Salient. Victoria University Students' Paper. Vol. 26, No. 1. Monday, February 25, 1963
Three Plays: Gore Vidal (Heinemann)—50/-.
For as long as I can remember Life Savers have been sold without centres and every Hollywood film has starred a divorcee. But plays have changed radically. Once characters were cast in the likeness of flesh-and-blood people; now most are sexually abnormal, wretchedly poor or gentlemen who sit cross-legged on bare stages staring meditatively at their feet.
Fortunately the plays of American novelist Gore Vidal are refreshingly old-fashioned. He writes about believable people. His protagonists are much more than prototypes. He has something to say, too.
Vidal writes in a preface: "I use the theatre cold-bloodedly to make critical comment on the world I live in." He uses farce and satire deliberately, as a device, to sugar his pills. In "Visit To A Small Planet," for example, he takes a serious theme (anti-nuclear testing) and twists it farcically until he seems pro-war. Unfortunately, there is the possibility that Vidal's audience will be too busy laughing to bother about any message.

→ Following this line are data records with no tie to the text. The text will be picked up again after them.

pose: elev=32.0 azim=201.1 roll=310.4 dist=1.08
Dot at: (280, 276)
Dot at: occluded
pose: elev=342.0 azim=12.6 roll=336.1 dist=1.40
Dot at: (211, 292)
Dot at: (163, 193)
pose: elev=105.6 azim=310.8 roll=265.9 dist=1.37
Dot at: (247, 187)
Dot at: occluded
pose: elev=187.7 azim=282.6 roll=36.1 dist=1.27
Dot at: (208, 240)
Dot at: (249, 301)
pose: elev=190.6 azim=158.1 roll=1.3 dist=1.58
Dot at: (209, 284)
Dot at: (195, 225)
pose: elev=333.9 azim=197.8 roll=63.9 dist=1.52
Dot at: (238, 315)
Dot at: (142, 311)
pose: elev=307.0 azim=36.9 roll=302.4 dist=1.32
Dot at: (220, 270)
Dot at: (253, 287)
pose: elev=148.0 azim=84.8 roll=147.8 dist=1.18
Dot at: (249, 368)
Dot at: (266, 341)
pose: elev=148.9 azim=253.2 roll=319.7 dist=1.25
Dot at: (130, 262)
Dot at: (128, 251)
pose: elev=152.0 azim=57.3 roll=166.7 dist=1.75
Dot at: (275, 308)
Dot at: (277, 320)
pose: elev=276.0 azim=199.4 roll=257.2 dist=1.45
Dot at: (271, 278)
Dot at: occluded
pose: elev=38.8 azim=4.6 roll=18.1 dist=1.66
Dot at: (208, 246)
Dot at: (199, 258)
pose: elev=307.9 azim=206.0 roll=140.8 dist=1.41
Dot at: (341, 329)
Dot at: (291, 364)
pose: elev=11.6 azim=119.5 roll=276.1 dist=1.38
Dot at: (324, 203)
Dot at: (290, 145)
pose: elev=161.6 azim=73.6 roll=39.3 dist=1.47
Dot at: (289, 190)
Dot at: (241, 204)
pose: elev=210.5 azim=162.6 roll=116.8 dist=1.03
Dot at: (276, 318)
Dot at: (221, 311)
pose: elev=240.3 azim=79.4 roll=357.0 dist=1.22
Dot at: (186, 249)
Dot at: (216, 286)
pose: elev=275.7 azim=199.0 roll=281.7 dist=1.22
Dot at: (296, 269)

"The Best Man" is a very convincing drama—the conflict between US presidential nominees on the eve of the national convention. "On A March To The Sea" is least successful, possibly because it is least amusing. The story, of a Georgian gentleman's fight for survival during the Civil War, is probably too American for New Zealand tastes.
Still, every page is entertaining reading. Gore Vidal will make you laugh and his sane and salutary comments will stimulate thought. "Three Plays" is worth the money—just.